Daddyspeak (DS) had a work dinner tonight, so Toddlerspeak (TS) and I were on our own. As it worked out my SIL was also was having a “girls night” so we took the girls to Fresh Chunks for dinner. It was fun. TS & her cousin loved it. But man, after we got home, getting TS into bed was such a freak'n process. She was all wound up from being with her cousin, so she was pulling all the stops to prolong it. (I want to pick my PJs, not those, these, no those. I need to go to the baffroom again. I need some water. etc…) By the time I got her into bed I was exhausted. I don’t envy any of those single parents out there that’s for sure. I’m sure I had something funny, even witty to share before all of that.

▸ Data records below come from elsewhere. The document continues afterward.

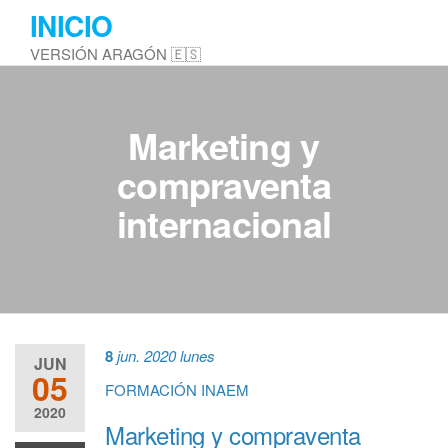
Saltar
INICIO
al
VERSIÓN ARAGÓN 🇪🇸
contenido
Marketing y
compraventa
internacional
8
jun. 2020
lunes
JUN
05
FORMACIÓN INAEM
2020
Marketing y compraventa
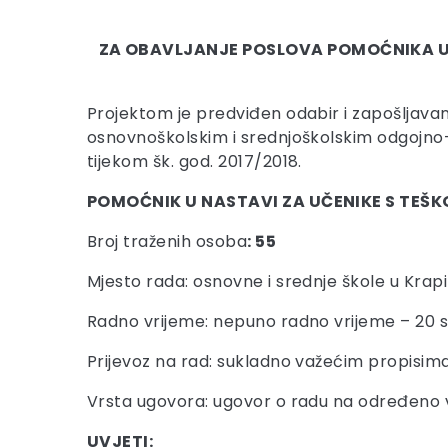
ZA OBAVLJANJE POSLOVA POMOĆNIKA 
Projektom je predviđen odabir i zapošljav
osnovnoškolskim i srednjoškolskim odgojno-
tijekom šk. god. 2017/2018.
POMOĆNIK U NASTAVI ZA UČENIKE S TEŠ
Broj traženih osoba
: 55
Mjesto rada: osnovne i srednje škole u Krapi
Radno vrijeme: nepuno radno vrijeme – 20 s
Prijevoz na rad: sukladno važećim propisi
Vrsta ugovora: ugovor o radu na određeno v
UVJETI:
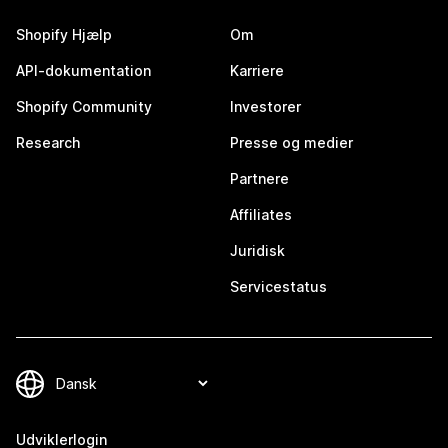
Shopify Hjælp
Om
API-dokumentation
Karriere
Shopify Community
Investorer
Research
Presse og medier
Partnere
Affiliates
Juridisk
Servicestatus
Udviklerlogin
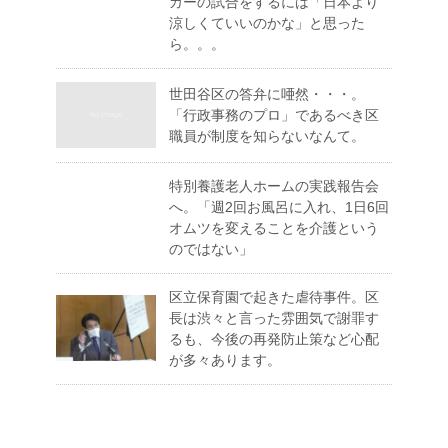
カーの試合をするには「日本より
涼しくていいのかな」と思った
ら。。。
世田谷区の答弁に唖然・・・。
「行政事務のプロ」であるべき区
職員が制度を知らないなんて。
特別養護老人ホームの実践報告会
へ。「週2回お風呂に入れ、1日6回
オムツを変えることを介護という
のではない」
区立保育園で起きた虐待事件。区
長は渋々と言った雰囲気で謝罪す
るも、今後の再発防止策など心配
が多々あります。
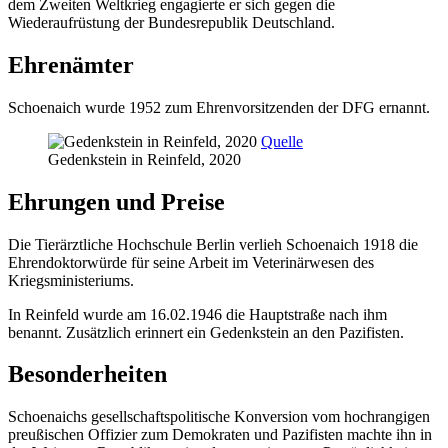
dem Zweiten Weltkrieg engagierte er sich gegen die
Wiederaufrüstung der Bundesrepublik Deutschland.
Ehrenämter
Schoenaich wurde 1952 zum Ehrenvorsitzenden der DFG ernannt.
Quelle
Gedenkstein in Reinfeld, 2020
Ehrungen und Preise
Die Tierärztliche Hochschule Berlin verlieh Schoenaich 1918 die
Ehrendoktorwürde für seine Arbeit im Veterinärwesen des
Kriegsministeriums.
In Reinfeld wurde am 16.02.1946 die Hauptstraße nach ihm
benannt. Zusätzlich erinnert ein Gedenkstein an den Pazifisten.
Besonderheiten
Schoenaichs gesellschaftspolitische Konversion vom hochrangigen
preußischen Offizier zum Demokraten und Pazifisten machte ihn in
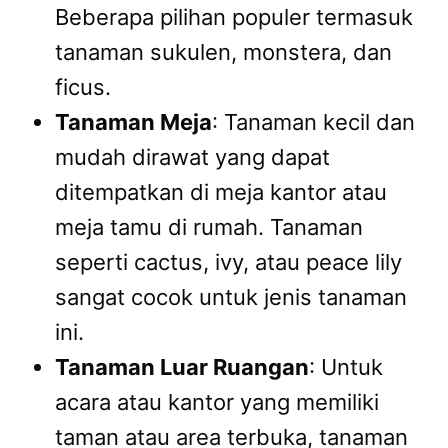
Beberapa pilihan populer termasuk
tanaman sukulen, monstera, dan
ficus.
Tanaman Meja
: Tanaman kecil dan
mudah dirawat yang dapat
ditempatkan di meja kantor atau
meja tamu di rumah. Tanaman
seperti cactus, ivy, atau peace lily
sangat cocok untuk jenis tanaman
ini.
Tanaman Luar Ruangan
: Untuk
acara atau kantor yang memiliki
taman atau area terbuka, tanaman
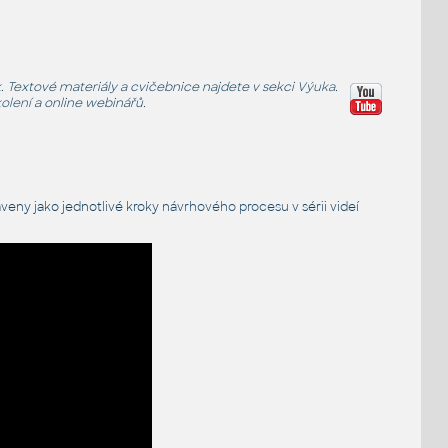
 Textové materiály a cvičebnice najdete v sekci
Výuka
.
olení
a online webinářů.
aveny jako jednotlivé kroky
návrhového procesu
v sérii videí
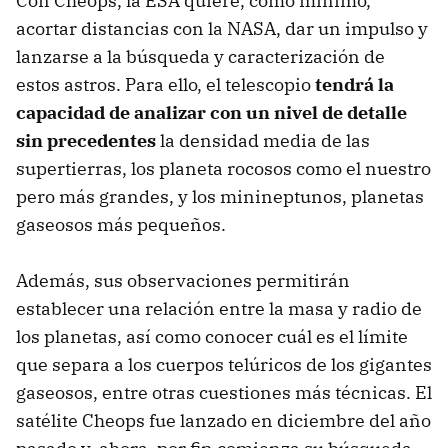
Con Cheops, la ESA quiere, como mínimo,
acortar distancias con la NASA, dar un impulso y
lanzarse a la búsqueda y caracterización de
estos astros. Para ello, el telescopio
tendrá la
capacidad de analizar con un nivel de detalle
sin precedentes
la densidad media de las
supertierras, los planeta rocosos como el nuestro
pero más grandes, y los minineptunos, planetas
gaseosos más pequeños.
Además, sus observaciones permitirán
establecer una relación entre la masa y radio de
los planetas, así como conocer cuál es el límite
que separa a los cuerpos telúricos de los gigantes
gaseosos, entre otras cuestiones más técnicas. El
satélite Cheops fue lanzado en diciembre del año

But now I’m just tired.
It’s times like this when I wonder what we were thinking by starting on #2. I don’t question our decision over the big stuff, not even the minor major stuff (like say the volcanic tantrum we had last night). Somehow, that stuff you get through and it’s not as exhausting. I guess you expect it on that stuff. It’s the part where the day-to-day just makes you so damn tired, that’s when I wonder "What the heck I was thinking? How on earth am I going to pull this off?" I know it’s mostly the hormones talking right now. When I finally get her into bed and get that hug from those perfect little arms that now fit around my neck, then I remember why we’re taking it on. And it is all worth it.
I love this pix of her. This is from Oct. 05. She's showing off for DS, twirling while he tells her how beautiful she looks.